Saturday, August 16, 2025

What is difference between CopyRight and CopyLeft

 📜 Copyright

What it is:

A legal right automatically given to the creator of an original work (book, music, software, etc.).

It gives the creator exclusive rights to use, distribute, modify, and license the work.

How it works in software:

When you write code, you own the copyright by default.

You can then decide:

Keep it private,

Sell licenses,

Or open-source it under a license (MIT, GPL, etc.).


👉 Copyright = ownership + control.



🔄 Copyleft

What it is:

A licensing strategy that uses copyright law in reverse: instead of restricting sharing, it enforces sharing.

Introduced by Richard Stallman (FSF, GNU project).

How it works:

Copyleft licenses (like GPL, AGPL) say:

“You can use, modify, and distribute this software freely — but if you distribute or offer it as a service, you must also share your modifications under the same license.”

Effect:

Ensures the software and all its derivatives remain open-source.
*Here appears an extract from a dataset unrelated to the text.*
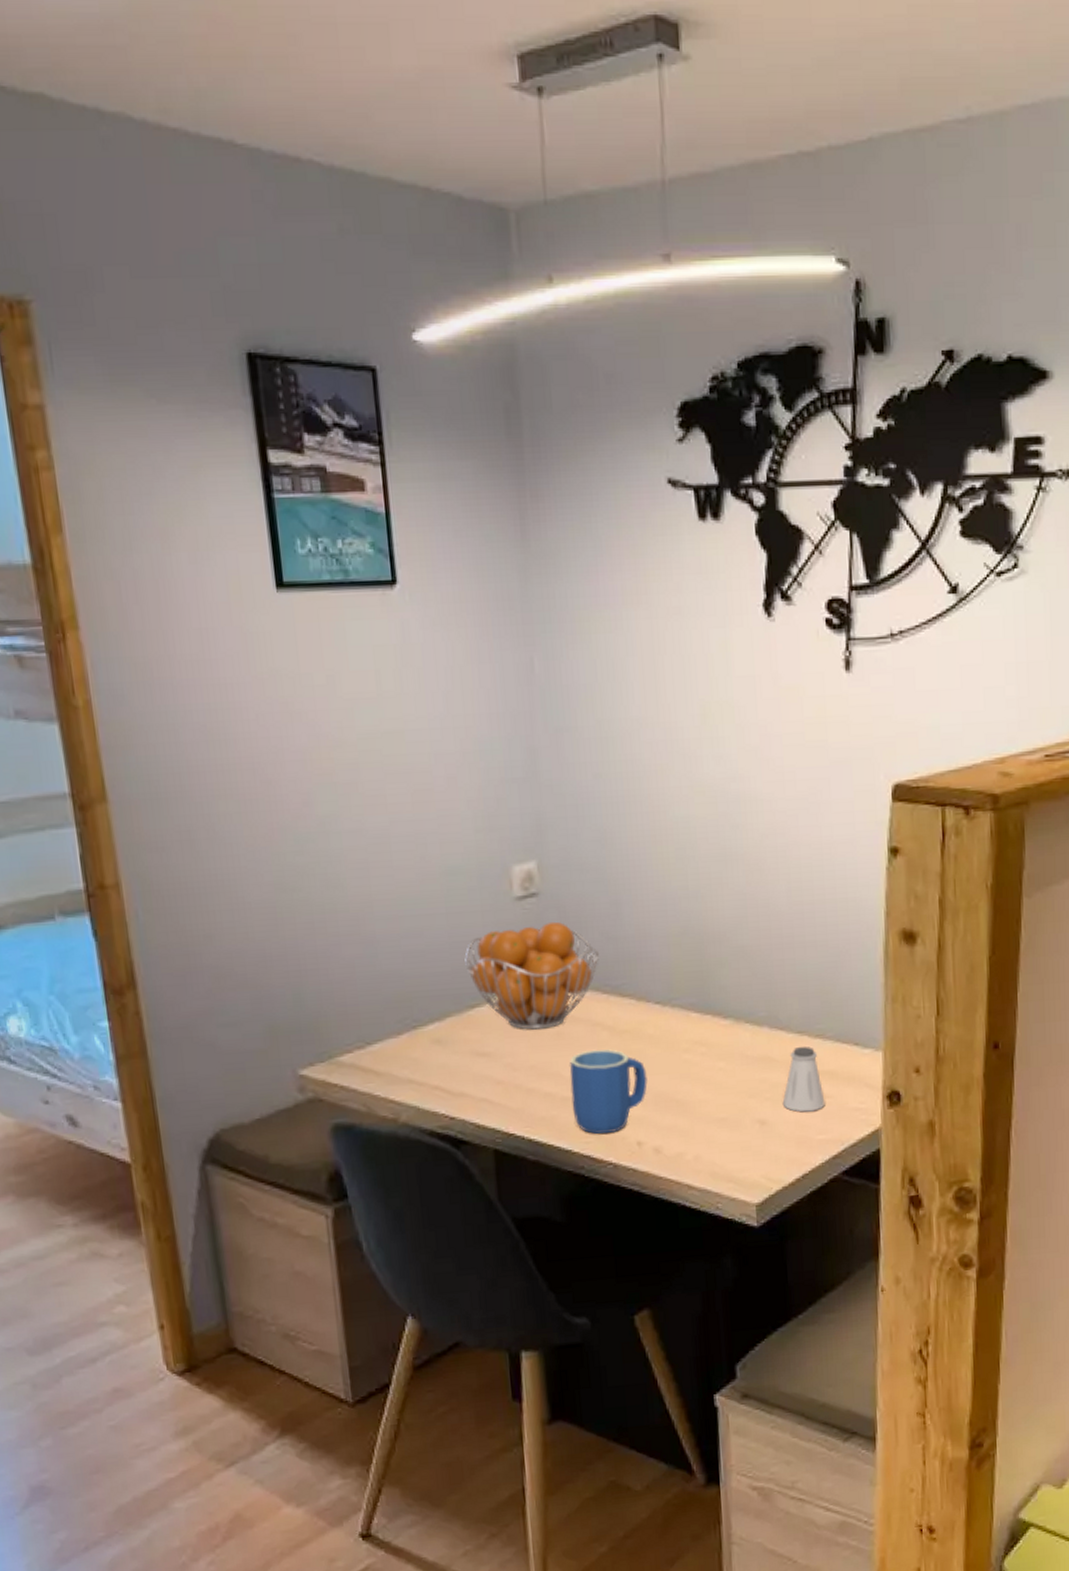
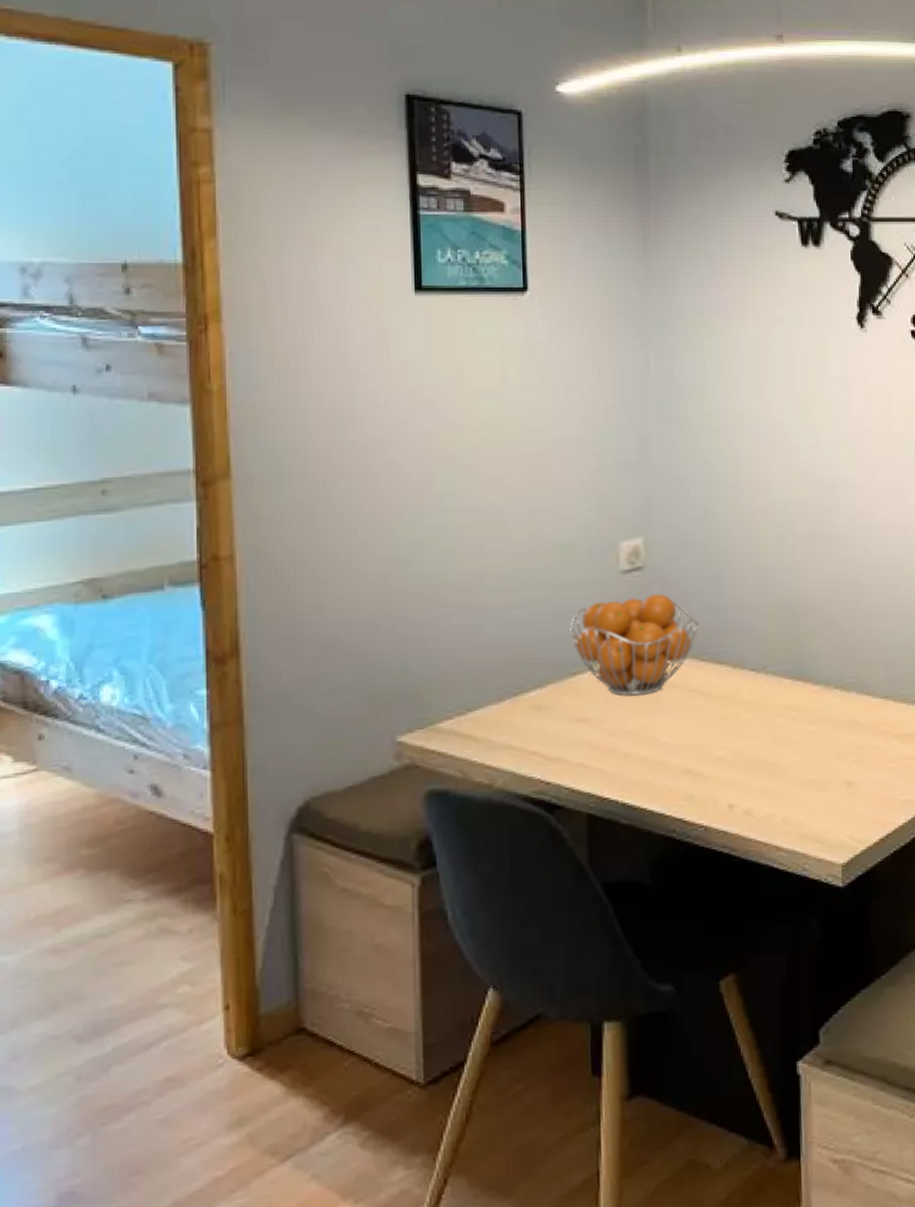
mug: present [569,1049,648,1134] -> none [665,714,740,797]
saltshaker: present [782,1046,825,1112] -> none [868,710,908,774]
Prevents companies from taking open-source software, improving it, and releasing it as closed-source.


👉 Copyleft = open-source with mandatory sharing.



⚖️ Example Contrast


Case Copyright Copyleft

You write software You automatically own the copyright You can choose to apply a copyleft license

If others use it They need your permission (license) They can use it, but must share improvements

Closed-source use Allowed (if you sell/proprietary license) Not allowed — derivatives must stay open-source

Example licenses Proprietary EULAs, MIT, Apache GPL, AGPL, LGPL




🔑 Simple Analogy

Copyright is like “No one may copy or use my book without my permission.”

Copyleft is like “You may copy and modify my book, but if you publish it, you must also let others copy and modify your version.”



✅ So:

Copyright = protection & exclusivity.

Copyleft = freedom, but with the condition that freedom must continue downstream.